**JOB**
Copy all of the material exactly. Pictures are not to appear in the copy.

**MATERIAL**
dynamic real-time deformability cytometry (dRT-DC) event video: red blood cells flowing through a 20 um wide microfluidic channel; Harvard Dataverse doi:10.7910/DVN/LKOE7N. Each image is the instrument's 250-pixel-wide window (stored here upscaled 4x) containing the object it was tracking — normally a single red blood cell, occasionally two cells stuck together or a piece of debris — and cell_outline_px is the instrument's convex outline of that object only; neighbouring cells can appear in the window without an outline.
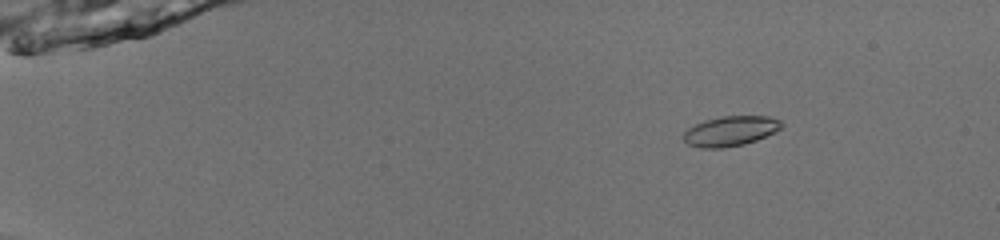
{"species": "common noctule bat (a hibernating species)", "species_latin": "Nyctalus noctula", "temperature_condition": "room temperature", "stored_images_in_passage": 46, "camera_frame_rate_fps": 3000, "um_per_image_px": 0.085, "animal": {"sex": "male", "body_mass_g": 13.0, "forearm_length_mm": 53.1}, "frame": {"image": 1, "passage_image": 2, "time_ms": 0.333, "image_size_px": [1000, 240], "cell_outline_px": [[784, 124], [776, 132], [756, 140], [744, 144], [720, 148], [700, 148], [688, 144], [684, 140], [684, 132], [688, 128], [704, 120], [720, 116], [772, 116], [780, 120]], "centroid_in_image_um": [62.11, 11.13], "position_along_channel_um": 22.9, "area_um2": 17.17}}
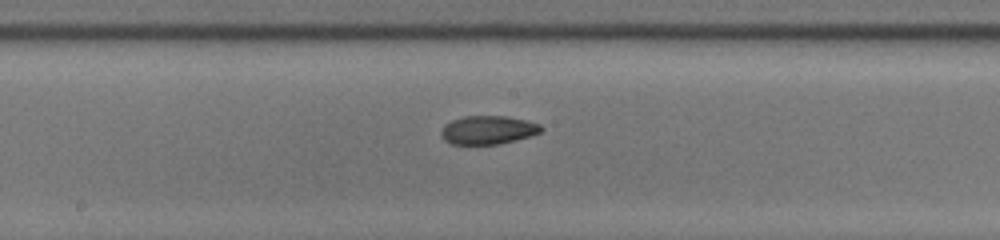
{"frame": {"image": 2, "passage_image": 24, "time_ms": 7.667, "image_size_px": [1000, 240], "cell_outline_px": [[544, 128], [540, 132], [528, 136], [500, 144], [452, 144], [444, 140], [440, 136], [440, 132], [444, 124], [452, 120], [464, 116], [508, 116], [528, 120], [540, 124]], "centroid_in_image_um": [41.46, 11.04], "position_along_channel_um": 206.7, "area_um2": 16.7}}
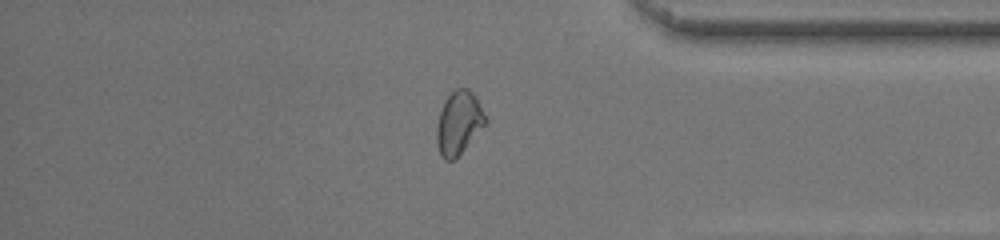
{"frame": {"image": 3, "passage_image": 39, "time_ms": 12.667, "image_size_px": [1000, 240], "cell_outline_px": [[488, 124], [452, 160], [444, 160], [440, 156], [436, 144], [436, 124], [444, 100], [456, 88], [468, 88], [476, 96], [488, 120]], "centroid_in_image_um": [39.0, 10.43], "position_along_channel_um": 396.2, "area_um2": 18.15}, "authors_computed_cell_mechanics": {"area_um2": 17.0799, "velocity_mm_per_s": 4.011, "shape_relaxation_time_tau1_ms": 7.9421, "shape_relaxation_time_tau2_ms": 2.9754, "deformation_change_tau1": 0.1767, "deformation_change_tau2": 0.0832}}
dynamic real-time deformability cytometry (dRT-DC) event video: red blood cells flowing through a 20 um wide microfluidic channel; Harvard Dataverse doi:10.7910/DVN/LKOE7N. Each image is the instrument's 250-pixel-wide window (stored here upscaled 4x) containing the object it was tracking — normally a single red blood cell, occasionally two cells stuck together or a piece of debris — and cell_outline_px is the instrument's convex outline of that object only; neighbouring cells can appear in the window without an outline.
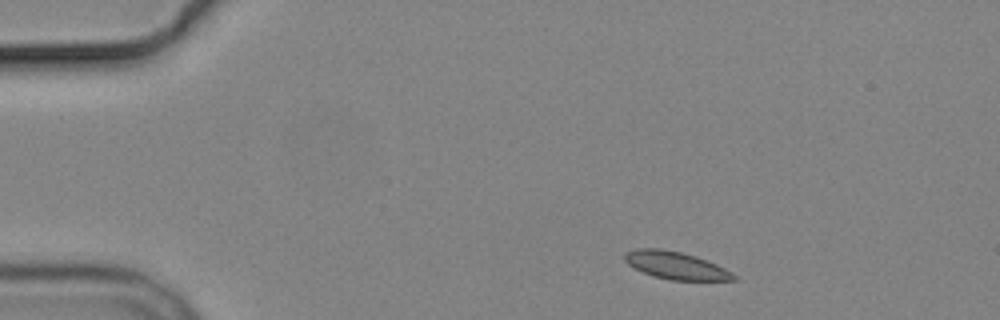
{"species": "common noctule bat (a hibernating species)", "species_latin": "Nyctalus noctula", "temperature_condition": "cold", "stored_images_in_passage": 7, "camera_frame_rate_fps": 3000, "um_per_image_px": 0.085, "animal": {"sex": "male", "body_mass_g": 19.2, "forearm_length_mm": 51.8}, "frame": {"image": 1, "passage_image": 1, "time_ms": 0.0, "image_size_px": [1000, 320], "cell_outline_px": [[736, 280], [672, 280], [652, 276], [628, 264], [624, 260], [624, 252], [636, 248], [660, 248], [680, 252], [696, 256], [716, 264], [732, 272], [736, 276]], "centroid_in_image_um": [57.42, 22.55], "position_along_channel_um": 27.6, "area_um2": 17.4}}
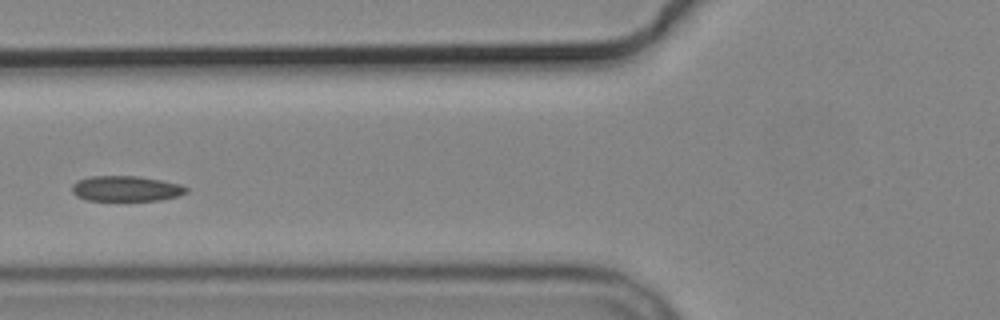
{"frame": {"image": 2, "passage_image": 4, "time_ms": 4.333, "image_size_px": [1000, 320], "cell_outline_px": [[188, 192], [176, 196], [160, 200], [84, 200], [76, 196], [72, 192], [72, 184], [76, 180], [92, 176], [136, 176], [160, 180], [180, 184], [188, 188]], "centroid_in_image_um": [10.67, 16.03], "position_along_channel_um": 115.1, "area_um2": 16.88}}
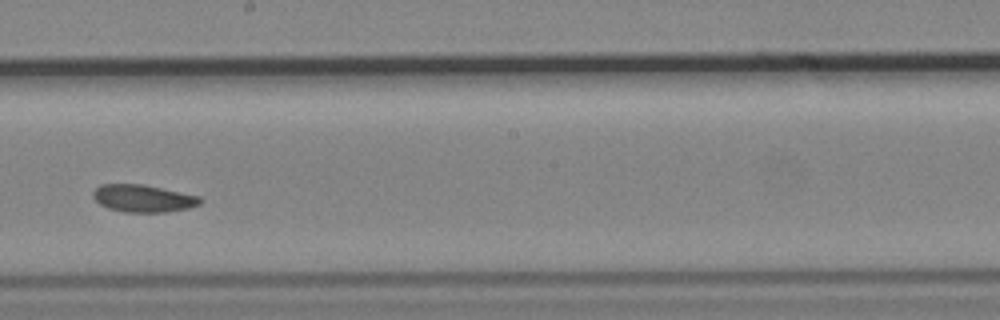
{"frame": {"image": 3, "passage_image": 7, "time_ms": 7.667, "image_size_px": [1000, 320], "cell_outline_px": [[204, 200], [200, 204], [188, 208], [164, 212], [124, 212], [108, 208], [100, 204], [92, 196], [92, 192], [100, 184], [144, 184], [200, 196]], "centroid_in_image_um": [12.18, 16.85], "position_along_channel_um": 236.0, "area_um2": 17.17}}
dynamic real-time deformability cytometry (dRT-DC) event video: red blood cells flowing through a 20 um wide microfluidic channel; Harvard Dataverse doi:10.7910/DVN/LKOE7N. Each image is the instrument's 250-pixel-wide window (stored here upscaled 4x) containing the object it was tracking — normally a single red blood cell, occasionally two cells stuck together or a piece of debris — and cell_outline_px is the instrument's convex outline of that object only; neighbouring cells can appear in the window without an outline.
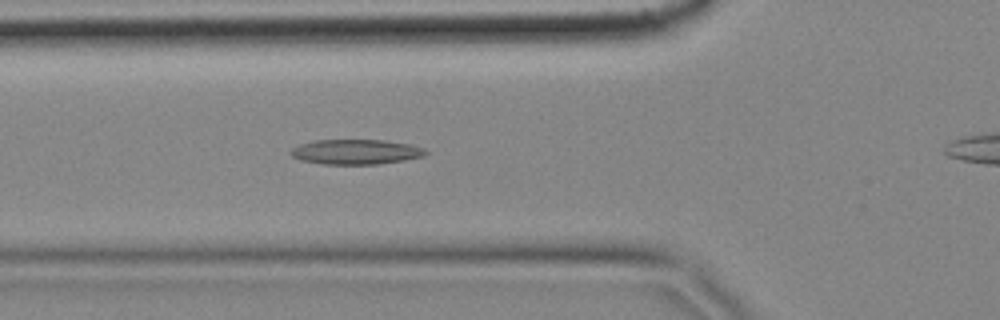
{"species": "common noctule bat (a hibernating species)", "species_latin": "Nyctalus noctula", "temperature_condition": "cold", "stored_images_in_passage": 58, "camera_frame_rate_fps": 3000, "um_per_image_px": 0.085, "animal": {"sex": "female", "body_mass_g": 18.4}, "frame": {"image": 1, "passage_image": 20, "time_ms": 6.333, "image_size_px": [1000, 320], "cell_outline_px": [[428, 152], [424, 156], [404, 160], [380, 164], [324, 164], [300, 160], [292, 156], [288, 152], [292, 148], [300, 144], [312, 140], [384, 140], [408, 144], [424, 148]], "centroid_in_image_um": [30.22, 12.91], "position_along_channel_um": 95.6, "area_um2": 19.65}}
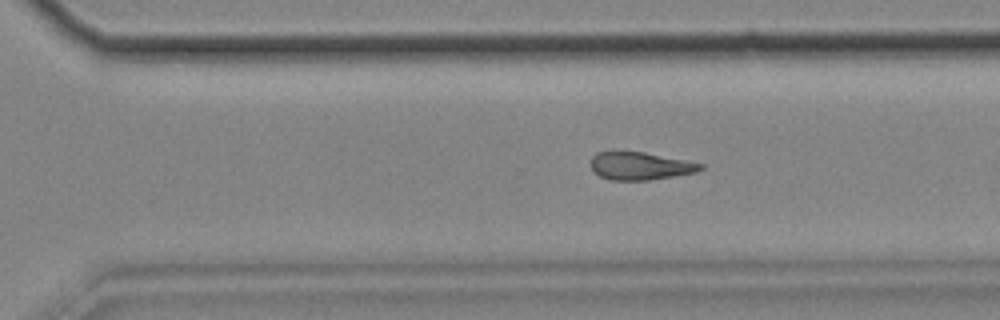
{"frame": {"image": 2, "passage_image": 39, "time_ms": 12.667, "image_size_px": [1000, 320], "cell_outline_px": [[704, 168], [696, 172], [648, 180], [608, 180], [600, 176], [592, 168], [592, 156], [596, 152], [644, 152], [704, 164]], "centroid_in_image_um": [54.42, 14.11], "position_along_channel_um": 316.2, "area_um2": 17.46}}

**REPLY**
dynamic real-time deformability cytometry (dRT-DC) event video: red blood cells flowing through a 20 um wide microfluidic channel; Harvard Dataverse doi:10.7910/DVN/LKOE7N. Each image is the instrument's 250-pixel-wide window (stored here upscaled 4x) containing the object it was tracking — normally a single red blood cell, occasionally two cells stuck together or a piece of debris — and cell_outline_px is the instrument's convex outline of that object only; neighbouring cells can appear in the window without an outline.
{"species": "common noctule bat (a hibernating species)", "species_latin": "Nyctalus noctula", "temperature_condition": "room temperature", "stored_images_in_passage": 46, "camera_frame_rate_fps": 3000, "um_per_image_px": 0.085, "animal": {"sex": "male", "body_mass_g": 13.0, "forearm_length_mm": 53.1}, "frame": {"image": 1, "passage_image": 2, "time_ms": 0.333, "image_size_px": [1000, 240], "cell_outline_px": [[784, 124], [776, 132], [756, 140], [744, 144], [720, 148], [700, 148], [688, 144], [684, 140], [684, 132], [688, 128], [704, 120], [720, 116], [772, 116], [780, 120]], "centroid_in_image_um": [62.11, 11.13], "position_along_channel_um": 22.9, "area_um2": 17.17}}
{"frame": {"image": 2, "passage_image": 24, "time_ms": 7.667, "image_size_px": [1000, 240], "cell_outline_px": [[544, 128], [540, 132], [528, 136], [500, 144], [452, 144], [444, 140], [440, 136], [440, 132], [444, 124], [452, 120], [464, 116], [508, 116], [528, 120], [540, 124]], "centroid_in_image_um": [41.46, 11.04], "position_along_channel_um": 206.7, "area_um2": 16.7}}
{"frame": {"image": 3, "passage_image": 39, "time_ms": 12.667, "image_size_px": [1000, 240], "cell_outline_px": [[488, 124], [452, 160], [444, 160], [440, 156], [436, 144], [436, 124], [444, 100], [456, 88], [468, 88], [476, 96], [488, 120]], "centroid_in_image_um": [39.0, 10.43], "position_along_channel_um": 396.2, "area_um2": 18.15}, "authors_computed_cell_mechanics": {"area_um2": 17.0799, "velocity_mm_per_s": 4.011, "shape_relaxation_time_tau1_ms": 7.9421, "shape_relaxation_time_tau2_ms": 2.9754, "deformation_change_tau1": 0.1767, "deformation_change_tau2": 0.0832}}
dynamic real-time deformability cytometry (dRT-DC) event video: red blood cells flowing through a 20 um wide microfluidic channel; Harvard Dataverse doi:10.7910/DVN/LKOE7N. Each image is the instrument's 250-pixel-wide window (stored here upscaled 4x) containing the object it was tracking — normally a single red blood cell, occasionally two cells stuck together or a piece of debris — and cell_outline_px is the instrument's convex outline of that object only; neighbouring cells can appear in the window without an outline.
{"species": "common noctule bat (a hibernating species)", "species_latin": "Nyctalus noctula", "temperature_condition": "cold", "stored_images_in_passage": 7, "camera_frame_rate_fps": 3000, "um_per_image_px": 0.085, "animal": {"sex": "male", "body_mass_g": 19.2, "forearm_length_mm": 51.8}, "frame": {"image": 1, "passage_image": 1, "time_ms": 0.0, "image_size_px": [1000, 320], "cell_outline_px": [[736, 280], [672, 280], [652, 276], [628, 264], [624, 260], [624, 252], [636, 248], [660, 248], [680, 252], [696, 256], [716, 264], [732, 272], [736, 276]], "centroid_in_image_um": [57.42, 22.55], "position_along_channel_um": 27.6, "area_um2": 17.4}}
{"frame": {"image": 2, "passage_image": 4, "time_ms": 4.333, "image_size_px": [1000, 320], "cell_outline_px": [[188, 192], [176, 196], [160, 200], [84, 200], [76, 196], [72, 192], [72, 184], [76, 180], [92, 176], [136, 176], [160, 180], [180, 184], [188, 188]], "centroid_in_image_um": [10.67, 16.03], "position_along_channel_um": 115.1, "area_um2": 16.88}}
{"frame": {"image": 3, "passage_image": 7, "time_ms": 7.667, "image_size_px": [1000, 320], "cell_outline_px": [[204, 200], [200, 204], [188, 208], [164, 212], [124, 212], [108, 208], [100, 204], [92, 196], [92, 192], [100, 184], [144, 184], [200, 196]], "centroid_in_image_um": [12.18, 16.85], "position_along_channel_um": 236.0, "area_um2": 17.17}}
dynamic real-time deformability cytometry (dRT-DC) event video: red blood cells flowing through a 20 um wide microfluidic channel; Harvard Dataverse doi:10.7910/DVN/LKOE7N. Each image is the instrument's 250-pixel-wide window (stored here upscaled 4x) containing the object it was tracking — normally a single red blood cell, occasionally two cells stuck together or a piece of debris — and cell_outline_px is the instrument's convex outline of that object only; neighbouring cells can appear in the window without an outline.
{"species": "common noctule bat (a hibernating species)", "species_latin": "Nyctalus noctula", "temperature_condition": "cold", "stored_images_in_passage": 58, "camera_frame_rate_fps": 3000, "um_per_image_px": 0.085, "animal": {"sex": "female", "body_mass_g": 18.4}, "frame": {"image": 1, "passage_image": 20, "time_ms": 6.333, "image_size_px": [1000, 320], "cell_outline_px": [[428, 152], [424, 156], [404, 160], [380, 164], [324, 164], [300, 160], [292, 156], [288, 152], [292, 148], [300, 144], [312, 140], [384, 140], [408, 144], [424, 148]], "centroid_in_image_um": [30.22, 12.91], "position_along_channel_um": 95.6, "area_um2": 19.65}}
{"frame": {"image": 2, "passage_image": 39, "time_ms": 12.667, "image_size_px": [1000, 320], "cell_outline_px": [[704, 168], [696, 172], [648, 180], [608, 180], [600, 176], [592, 168], [592, 156], [596, 152], [644, 152], [704, 164]], "centroid_in_image_um": [54.42, 14.11], "position_along_channel_um": 316.2, "area_um2": 17.46}}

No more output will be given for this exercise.